I am grateful to the noble Lord. Clause 11, as amended, agreed to.

Clause 12 agreed to.

Clause 13 [Citation, construction, repeals, commencement and extent]:

Lord Lucas of Chilworth moved Amendment No. 8:

[Printed earlier.]

On Question, amendment agreed to.

Clause 13, as amended, agreed to.

Schedule 1 [Relevant statutory provisions for the purposes of Part I]:

Lord Lucas of Chilworth moved Amendment No. 9:

[Printed earlier.]

The noble Lord said: I spoke to this amendment in dealing with Amendment No. 1 and the other series of amendments.

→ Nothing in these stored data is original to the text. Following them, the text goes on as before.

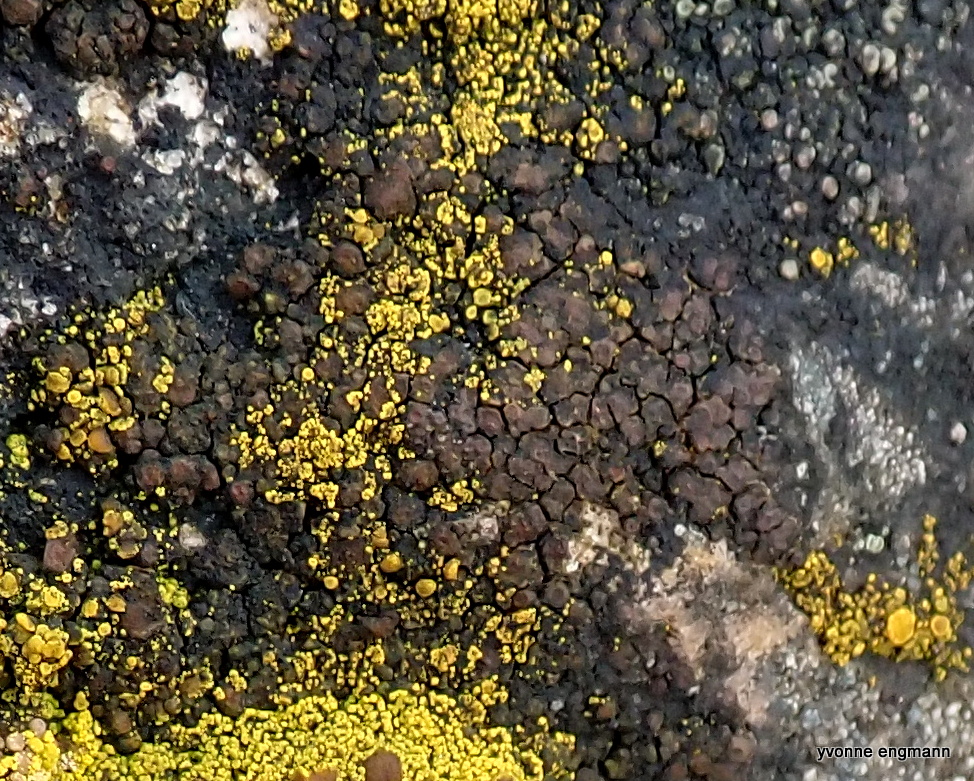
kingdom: Fungi
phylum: Ascomycota
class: Lecanoromycetes
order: Acarosporales
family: Acarosporaceae
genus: Acarospora
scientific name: Acarospora fuscata
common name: brun småsporelav
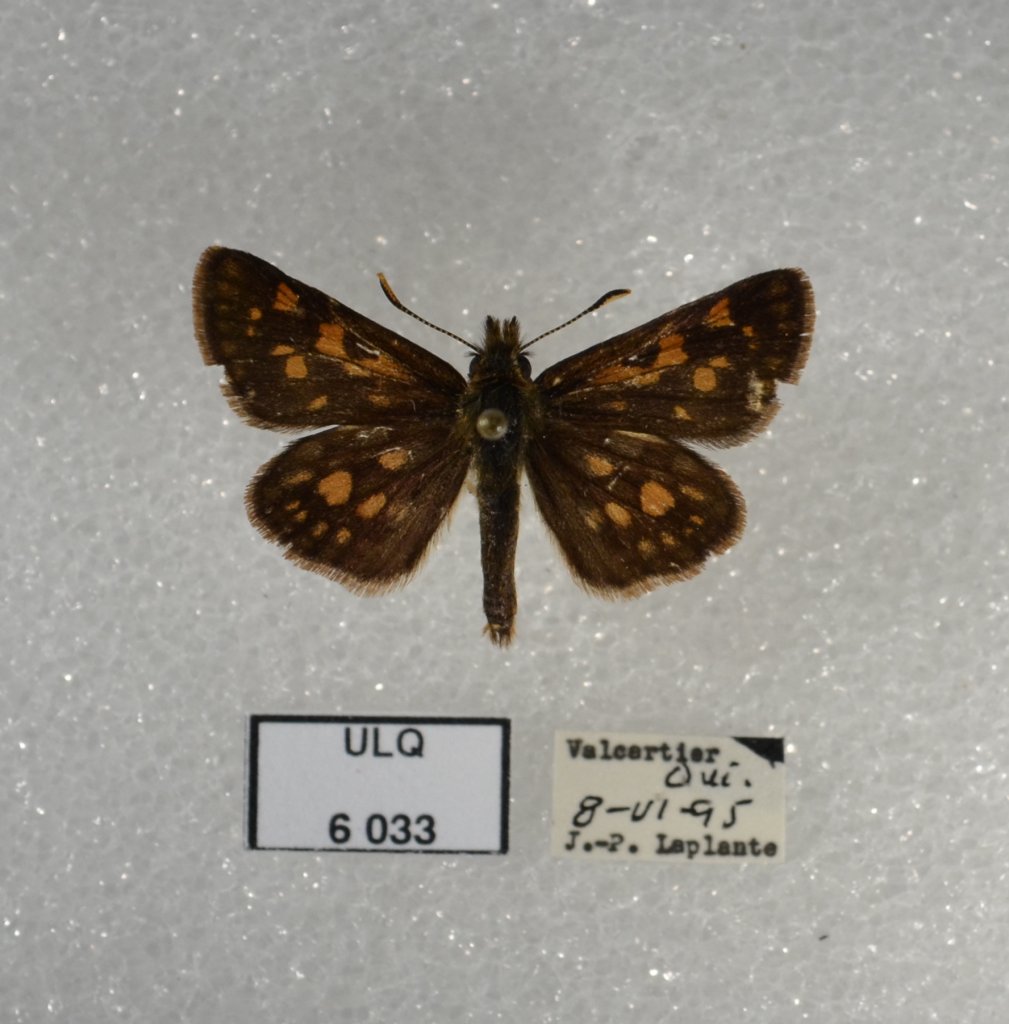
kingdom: Animalia
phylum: Arthropoda
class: Insecta
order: Lepidoptera
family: Hesperiidae
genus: Carterocephalus
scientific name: Carterocephalus palaemon
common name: Chequered Skipper
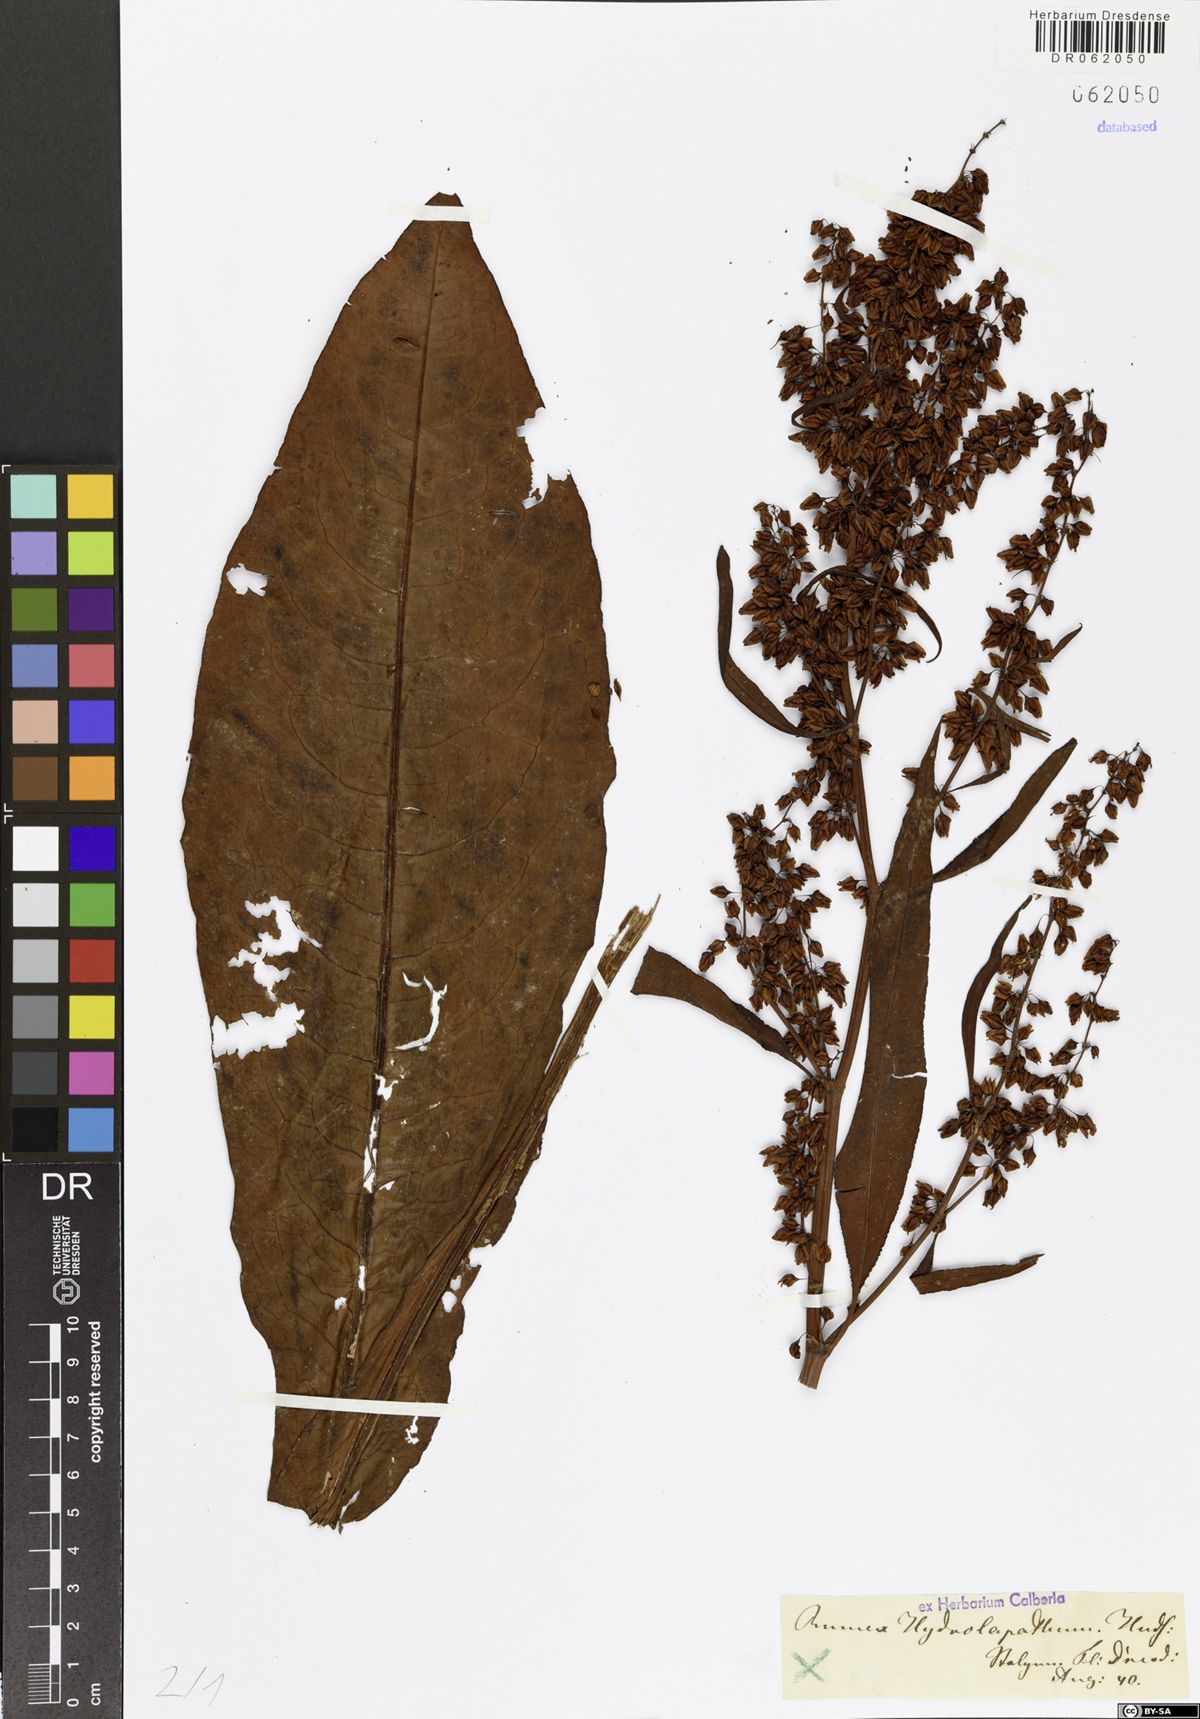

I beg to move.

On Question, amendment agreed to.

Schedule 1, as amended, agreed to.

Remaining Schedule agreed to.

In the Title:

Lord Lucas of Chilworth moved Amendment No. 10:

[Printed earlier.]

The noble Lord said: I gave the Committee an explanation of this amendment when I dealt with this very large, long group of amendments all dealing with hovercraft. I do not ithink that I can add anything to that. I beg to move.

On Question, amendment agreed to.

The Title, as amended, agreed to.

House resumed: Bill reported with the amendments.